Josephine apparently was too overwrought to address the multitudes of little people who kept the cash registers full. But Beau Radford was scheduled to speak. He stood to Josephine’s left, and he had also spruced up for the occasion, in an oversized black suit, which must have belonged to Boyd. The white shirt was likewise too large; the French cuffs, fastened with gaudy gold cuff links, fell to his knuckles. His only personal affectation was a blazing blue tie, featuring the cartoon emblem of Superman. He was still wearing the ponytail.
“His hair looks darker and thicker,” Lacey whispered.
“Yeah, he must be dyeing it. Thickens the hair shaft,” Stella said.
“Looks like he curled it.”
“Maybe Josephine permed it,” Michelle added.

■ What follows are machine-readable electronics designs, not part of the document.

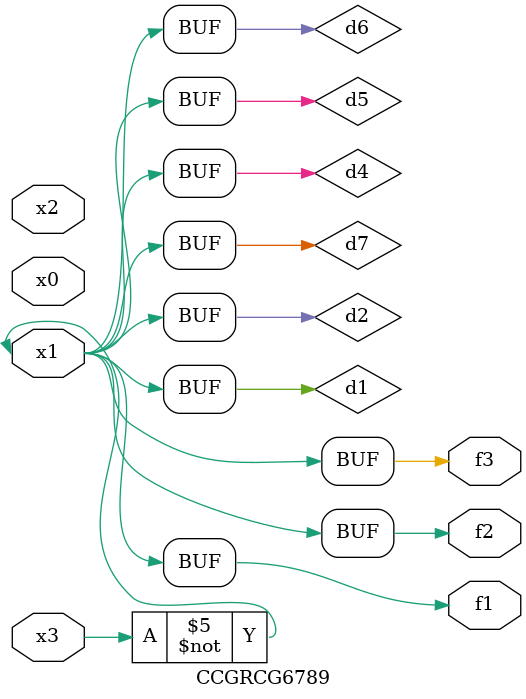
<source format=v>
module CCGRCG6789(
	input x0, x1, x2, x3,
	output f1, f2, f3
);

	wire d1, d2, d3, d4, d5, d6, d7;

	not (d1, x3);
	buf (d2, x1);
	xnor (d3, d1, d2);
	nor (d4, d1);
	buf (d5, d1, d2);
	buf (d6, d4, d5);
	nand (d7, d4);
	assign f1 = d6;
	assign f2 = d7;
	assign f3 = d6;
endmodule

</source>
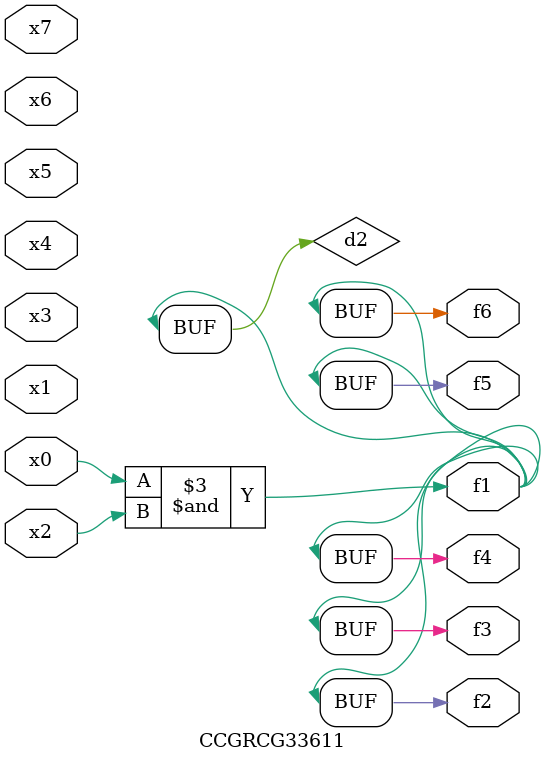
<source format=v>
module CCGRCG33611(
	input x0, x1, x2, x3, x4, x5, x6, x7,
	output f1, f2, f3, f4, f5, f6
);

	wire d1, d2;

	nor (d1, x3, x6);
	and (d2, x0, x2);
	assign f1 = d2;
	assign f2 = d2;
	assign f3 = d2;
	assign f4 = d2;
	assign f5 = d2;
	assign f6 = d2;
endmodule

</source>
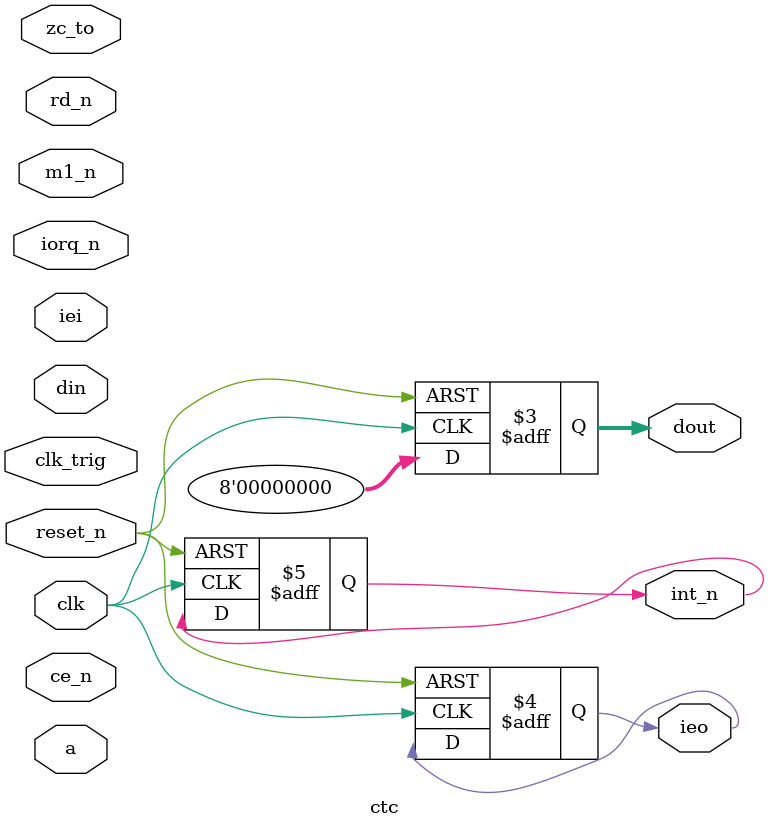
<source format=v>


module ctc #(
  parameter N_CH = 4,
  parameter N_CS = 2,
  parameter AWID = 4,
  parameter DWID = 8
)
(
  input                 clk,
  input                 reset_n,
  input                 ce_n,
  input                 m1_n,
  input                 rd_n,
  input                 iorq_n,
  input      [AWID-1:0] a,
  input      [DWID-1:0] din,
  output     [DWID-1:0] dout,
  input                 iei,
  output                ieo,
  output                int_n,
  
  input      [N_CH-1:0] clk_trig,
  input      [N_CH-1:0] zc_to
);  

  reg        [DWID-1:0] dout;
  reg                   ieo;
  reg                   int_n;
  
  
  always @(posedge clk or negedge reset_n) begin
    if (~reset_n) begin
      dout   <= 'h0;
      ieo    <= 1'b0;
      int_n  <= 1'b0;
    end else begin
      dout <= 'h0;
    end
  end
endmodule






</source>
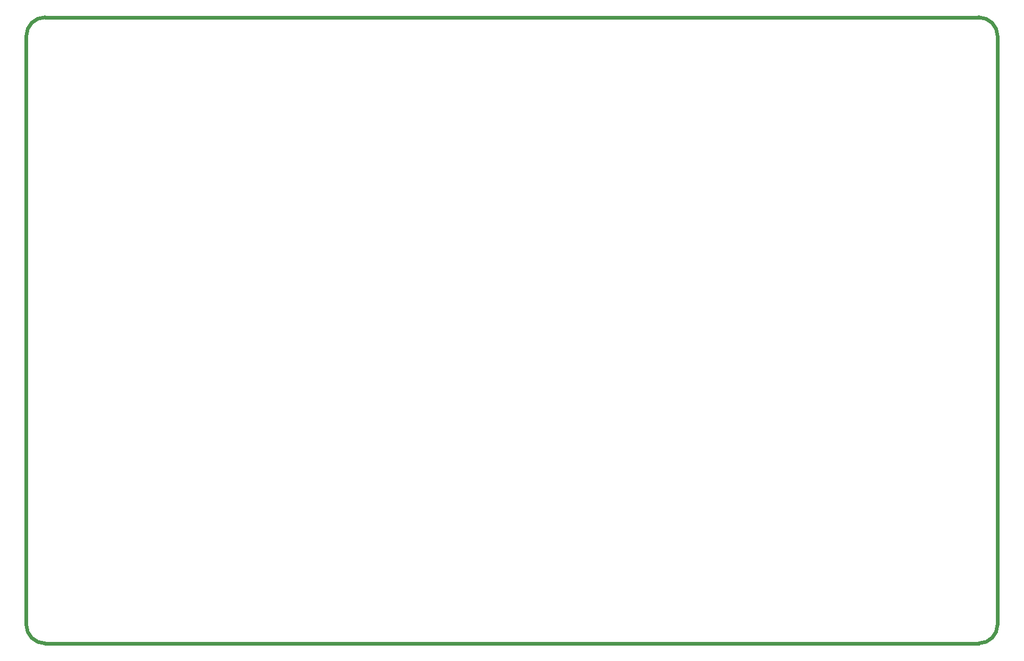
<source format=gbr>
%TF.GenerationSoftware,KiCad,Pcbnew,9.0.1*%
%TF.CreationDate,2025-12-28T11:24:27-06:00*%
%TF.ProjectId,opensync_prototype,6f70656e-7379-46e6-935f-70726f746f74,0.1*%
%TF.SameCoordinates,Original*%
%TF.FileFunction,Profile,NP*%
%FSLAX46Y46*%
G04 Gerber Fmt 4.6, Leading zero omitted, Abs format (unit mm)*
G04 Created by KiCad (PCBNEW 9.0.1) date 2025-12-28 11:24:27*
%MOMM*%
%LPD*%
G01*
G04 APERTURE LIST*
%TA.AperFunction,Profile*%
%ADD10C,0.600000*%
%TD*%
G04 APERTURE END LIST*
D10*
X65000000Y-45000000D02*
X214000000Y-45000000D01*
X62000000Y-48000000D02*
G75*
G02*
X65000000Y-45000000I3000000J0D01*
G01*
X65000000Y-145000000D02*
G75*
G02*
X62000000Y-142000000I0J3000000D01*
G01*
X62000000Y-142000000D02*
X62000000Y-48000000D01*
X217000000Y-142000000D02*
G75*
G02*
X214000000Y-145000000I-3000000J0D01*
G01*
X65000000Y-145000000D02*
X214000000Y-145000000D01*
X214000000Y-45000000D02*
G75*
G02*
X217000000Y-48000000I0J-3000000D01*
G01*
X217000000Y-142000000D02*
X217000000Y-48000000D01*
M02*

</source>
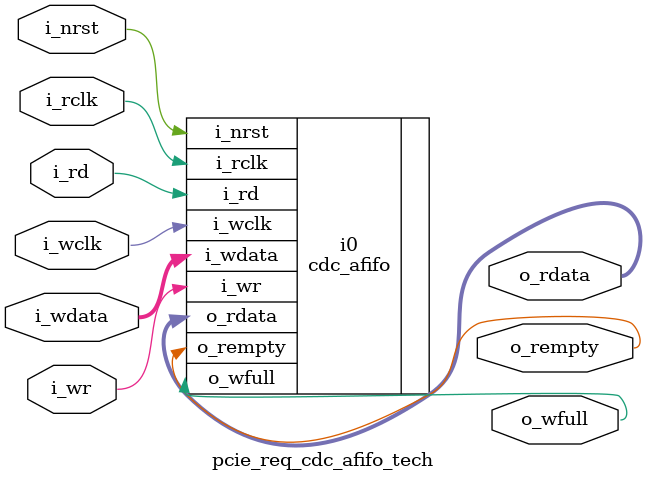
<source format=sv>

module pcie_req_cdc_afifo_tech (
  input i_nrst,
  input i_wclk,
  input i_wr,
  input [72:0] i_wdata,
  output o_wfull,
  input i_rclk,
  input i_rd,
  output [72:0] o_rdata,
  output o_rempty
);

// PCIE EP (200 MHz) -> DMA (40 MHz)
cdc_afifo #(
    .abits(2),
    .dbits(73)
) i0 (
    .i_nrst(i_nrst),
    .i_wclk(i_wclk),
    .i_wr(i_wr),
    .i_wdata(i_wdata),
    .o_wfull(o_wfull),
    .i_rclk(i_rclk),
    .i_rd(i_rd),
    .o_rdata(o_rdata),
    .o_rempty(o_rempty)
);

endmodule

</source>
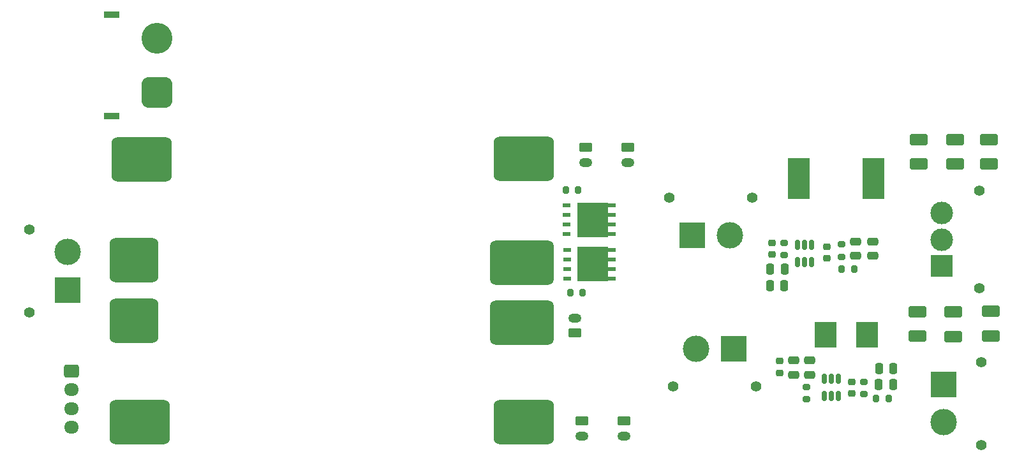
<source format=gbr>
%TF.GenerationSoftware,KiCad,Pcbnew,8.0.1*%
%TF.CreationDate,2024-08-18T09:44:38+02:00*%
%TF.ProjectId,robal_power_board,726f6261-6c5f-4706-9f77-65725f626f61,rev?*%
%TF.SameCoordinates,Original*%
%TF.FileFunction,Soldermask,Top*%
%TF.FilePolarity,Negative*%
%FSLAX46Y46*%
G04 Gerber Fmt 4.6, Leading zero omitted, Abs format (unit mm)*
G04 Created by KiCad (PCBNEW 8.0.1) date 2024-08-18 09:44:38*
%MOMM*%
%LPD*%
G01*
G04 APERTURE LIST*
G04 Aperture macros list*
%AMRoundRect*
0 Rectangle with rounded corners*
0 $1 Rounding radius*
0 $2 $3 $4 $5 $6 $7 $8 $9 X,Y pos of 4 corners*
0 Add a 4 corners polygon primitive as box body*
4,1,4,$2,$3,$4,$5,$6,$7,$8,$9,$2,$3,0*
0 Add four circle primitives for the rounded corners*
1,1,$1+$1,$2,$3*
1,1,$1+$1,$4,$5*
1,1,$1+$1,$6,$7*
1,1,$1+$1,$8,$9*
0 Add four rect primitives between the rounded corners*
20,1,$1+$1,$2,$3,$4,$5,0*
20,1,$1+$1,$4,$5,$6,$7,0*
20,1,$1+$1,$6,$7,$8,$9,0*
20,1,$1+$1,$8,$9,$2,$3,0*%
G04 Aperture macros list end*
%ADD10R,2.950000X3.500000*%
%ADD11C,1.400000*%
%ADD12R,3.500000X3.500000*%
%ADD13C,3.500000*%
%ADD14R,2.900000X5.400000*%
%ADD15RoundRect,0.150000X-0.150000X0.512500X-0.150000X-0.512500X0.150000X-0.512500X0.150000X0.512500X0*%
%ADD16R,1.075000X0.500000*%
%ADD17R,4.120000X4.600000*%
%ADD18R,0.975000X0.500000*%
%ADD19RoundRect,0.250001X-0.924999X0.499999X-0.924999X-0.499999X0.924999X-0.499999X0.924999X0.499999X0*%
%ADD20RoundRect,0.225000X-0.250000X0.225000X-0.250000X-0.225000X0.250000X-0.225000X0.250000X0.225000X0*%
%ADD21RoundRect,0.225000X0.250000X-0.225000X0.250000X0.225000X-0.250000X0.225000X-0.250000X-0.225000X0*%
%ADD22RoundRect,0.250000X0.625000X-0.350000X0.625000X0.350000X-0.625000X0.350000X-0.625000X-0.350000X0*%
%ADD23O,1.750000X1.200000*%
%ADD24RoundRect,0.250000X0.475000X-0.250000X0.475000X0.250000X-0.475000X0.250000X-0.475000X-0.250000X0*%
%ADD25RoundRect,0.200000X0.275000X-0.200000X0.275000X0.200000X-0.275000X0.200000X-0.275000X-0.200000X0*%
%ADD26RoundRect,0.250001X0.924999X-0.499999X0.924999X0.499999X-0.924999X0.499999X-0.924999X-0.499999X0*%
%ADD27RoundRect,0.900000X3.100000X-2.100000X3.100000X2.100000X-3.100000X2.100000X-3.100000X-2.100000X0*%
%ADD28RoundRect,0.900000X3.100000X2.100000X-3.100000X2.100000X-3.100000X-2.100000X3.100000X-2.100000X0*%
%ADD29RoundRect,0.900000X-3.100000X-2.100000X3.100000X-2.100000X3.100000X2.100000X-3.100000X2.100000X0*%
%ADD30RoundRect,0.900000X-3.100000X2.100000X-3.100000X-2.100000X3.100000X-2.100000X3.100000X2.100000X0*%
%ADD31RoundRect,0.900000X-2.350000X2.100000X-2.350000X-2.100000X2.350000X-2.100000X2.350000X2.100000X0*%
%ADD32RoundRect,0.900000X3.350000X-2.100000X3.350000X2.100000X-3.350000X2.100000X-3.350000X-2.100000X0*%
%ADD33RoundRect,0.200000X-0.200000X-0.275000X0.200000X-0.275000X0.200000X0.275000X-0.200000X0.275000X0*%
%ADD34RoundRect,0.250000X-0.625000X0.350000X-0.625000X-0.350000X0.625000X-0.350000X0.625000X0.350000X0*%
%ADD35R,2.000000X0.900000*%
%ADD36RoundRect,1.025000X1.025000X-1.025000X1.025000X1.025000X-1.025000X1.025000X-1.025000X-1.025000X0*%
%ADD37C,4.100000*%
%ADD38RoundRect,0.200000X0.200000X0.275000X-0.200000X0.275000X-0.200000X-0.275000X0.200000X-0.275000X0*%
%ADD39RoundRect,0.250000X-0.725000X0.600000X-0.725000X-0.600000X0.725000X-0.600000X0.725000X0.600000X0*%
%ADD40O,1.950000X1.700000*%
%ADD41RoundRect,0.250000X0.250000X0.475000X-0.250000X0.475000X-0.250000X-0.475000X0.250000X-0.475000X0*%
%ADD42RoundRect,0.250000X-0.250000X-0.475000X0.250000X-0.475000X0.250000X0.475000X-0.250000X0.475000X0*%
%ADD43R,3.000000X3.000000*%
%ADD44C,3.000000*%
G04 APERTURE END LIST*
D10*
%TO.C,L1*%
X180567500Y-94705500D03*
X175117500Y-94705500D03*
%TD*%
D11*
%TO.C,J11*%
X154398000Y-76526000D03*
X165398000Y-76526000D03*
D12*
X157398000Y-81526000D03*
D13*
X162398000Y-81526000D03*
%TD*%
D14*
%TO.C,L5*%
X181450000Y-74000000D03*
X171550000Y-74000000D03*
%TD*%
D15*
%TO.C,IC2*%
X173252000Y-82752000D03*
X172302000Y-82752000D03*
X171352000Y-82752000D03*
X171352000Y-85027000D03*
X172302000Y-85027000D03*
X173252000Y-85027000D03*
%TD*%
D16*
%TO.C,Q2*%
X140801500Y-87249000D03*
D17*
X144229000Y-85344000D03*
D18*
X146776500Y-83439000D03*
X146776500Y-84709000D03*
X146776500Y-85979000D03*
X146776500Y-87249000D03*
D16*
X140801500Y-83439000D03*
X140801500Y-84709000D03*
X140801500Y-85979000D03*
%TD*%
D15*
%TO.C,IC1*%
X176792500Y-100568000D03*
X175842500Y-100568000D03*
X174892500Y-100568000D03*
X174892500Y-102843000D03*
X175842500Y-102843000D03*
X176792500Y-102843000D03*
%TD*%
D19*
%TO.C,C8*%
X187250000Y-91665000D03*
X187250000Y-94915000D03*
%TD*%
D20*
%TO.C,C22*%
X175302000Y-83027000D03*
X175302000Y-84577000D03*
%TD*%
D21*
%TO.C,C5*%
X168984500Y-99761500D03*
X168984500Y-98211500D03*
%TD*%
D20*
%TO.C,C6*%
X178540251Y-100991374D03*
X178540251Y-102541374D03*
%TD*%
D22*
%TO.C,SWITCH*%
X141862326Y-94486718D03*
D23*
X141862326Y-92486718D03*
%TD*%
D24*
%TO.C,C3*%
X170866356Y-100032673D03*
X170866356Y-98132673D03*
%TD*%
D19*
%TO.C,C11*%
X197000000Y-91619920D03*
X197000000Y-94869920D03*
%TD*%
D25*
%TO.C,R9*%
X169610383Y-84153766D03*
X169610383Y-82503766D03*
%TD*%
D26*
%TO.C,C12*%
X187500000Y-72055000D03*
X187500000Y-68805000D03*
%TD*%
D27*
%TO.C,U1*%
X84074000Y-106336000D03*
D28*
X135074000Y-106336000D03*
D29*
X84324000Y-71461000D03*
D30*
X135074000Y-71336000D03*
D31*
X83324000Y-84836000D03*
X83324000Y-92836000D03*
D32*
X134824000Y-85136000D03*
X134824000Y-93136000D03*
%TD*%
D33*
%TO.C,R1*%
X140631859Y-75465502D03*
X142281859Y-75465502D03*
%TD*%
D11*
%TO.C,SENSOR_BOARD*%
X195756000Y-98322000D03*
X195756000Y-109322000D03*
D12*
X190756000Y-101322000D03*
D13*
X190756000Y-106322000D03*
%TD*%
D24*
%TO.C,C18*%
X181342324Y-84249687D03*
X181342324Y-82349687D03*
%TD*%
D19*
%TO.C,C9*%
X192000000Y-91683563D03*
X192000000Y-94933563D03*
%TD*%
D34*
%TO.C,J13*%
X148886000Y-69866000D03*
D23*
X148886000Y-71866000D03*
%TD*%
D20*
%TO.C,C21*%
X167998377Y-82508287D03*
X167998377Y-84058287D03*
%TD*%
D26*
%TO.C,C10*%
X196750000Y-72036266D03*
X196750000Y-68786266D03*
%TD*%
D35*
%TO.C,J1*%
X80398000Y-65678000D03*
X80398000Y-52178000D03*
D36*
X86398000Y-62528000D03*
D37*
X86398000Y-55328000D03*
%TD*%
D33*
%TO.C,R5*%
X141224000Y-89154000D03*
X142874000Y-89154000D03*
%TD*%
D38*
%TO.C,R8*%
X178895355Y-85974888D03*
X177245355Y-85974888D03*
%TD*%
D34*
%TO.C,J6*%
X148336000Y-106172000D03*
D23*
X148336000Y-108172000D03*
%TD*%
D11*
%TO.C,J12*%
X165906000Y-101592000D03*
X154906000Y-101592000D03*
D12*
X162906000Y-96592000D03*
D13*
X157906000Y-96592000D03*
%TD*%
D16*
%TO.C,Q1*%
X140764000Y-81344000D03*
D17*
X144191500Y-79439000D03*
D18*
X146739000Y-77534000D03*
X146739000Y-78804000D03*
X146739000Y-80074000D03*
X146739000Y-81344000D03*
D16*
X140764000Y-77534000D03*
X140764000Y-78804000D03*
X140764000Y-80074000D03*
%TD*%
D39*
%TO.C,J2*%
X75000000Y-99500000D03*
D40*
X75000000Y-102000000D03*
X75000000Y-104500000D03*
X75000000Y-107000000D03*
%TD*%
D34*
%TO.C,J10*%
X142748000Y-106172000D03*
D23*
X142748000Y-108172000D03*
%TD*%
D24*
%TO.C,C13*%
X179106205Y-84248472D03*
X179106205Y-82348472D03*
%TD*%
D41*
%TO.C,C1*%
X184058440Y-101307482D03*
X182158440Y-101307482D03*
%TD*%
D24*
%TO.C,C4*%
X172949000Y-100017307D03*
X172949000Y-98117307D03*
%TD*%
D34*
%TO.C,J8*%
X143256000Y-69850000D03*
D23*
X143256000Y-71850000D03*
%TD*%
D25*
%TO.C,R10*%
X177206854Y-84383497D03*
X177206854Y-82733497D03*
%TD*%
D42*
%TO.C,C20*%
X167734257Y-88166977D03*
X169634257Y-88166977D03*
%TD*%
D11*
%TO.C,CHARGER*%
X69476000Y-91750000D03*
X69476000Y-80750000D03*
D12*
X74476000Y-88750000D03*
D13*
X74476000Y-83750000D03*
%TD*%
D11*
%TO.C,J9*%
X195506000Y-75572000D03*
X195506000Y-88572000D03*
D43*
X190506000Y-85572000D03*
D44*
X190506000Y-82072000D03*
X190506000Y-78572000D03*
%TD*%
D25*
%TO.C,R3*%
X172540500Y-103304500D03*
X172540500Y-101654500D03*
%TD*%
D41*
%TO.C,C2*%
X184093739Y-99207168D03*
X182193739Y-99207168D03*
%TD*%
D25*
%TO.C,R4*%
X180181673Y-102609024D03*
X180181673Y-100959024D03*
%TD*%
D42*
%TO.C,C19*%
X167760082Y-86009654D03*
X169660082Y-86009654D03*
%TD*%
D38*
%TO.C,R2*%
X183480000Y-103196000D03*
X181830000Y-103196000D03*
%TD*%
D26*
%TO.C,C7*%
X192250000Y-72048614D03*
X192250000Y-68798614D03*
%TD*%
M02*

</source>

Josephine fussed with Beau’s suit before he got up to speak. She glared at his tie. She whispered in French, but it didn’t seem to faze him.
Mild-mannered Beau informed the crowd he would be running the company, along with his mother, as stipulated by the will. He promised to make his old man proud. Beau quietly stepped away from the podium just as Leonardo flew into the hall, looking like a wild man. He was puffy faced, red eyed, and disheveled, his hair matted and sweaty. He had thrown on a dirty black trench coat over a black T-shirt and wrinkled black jeans. Stella shot him a dirty look as he threw himself down next to them.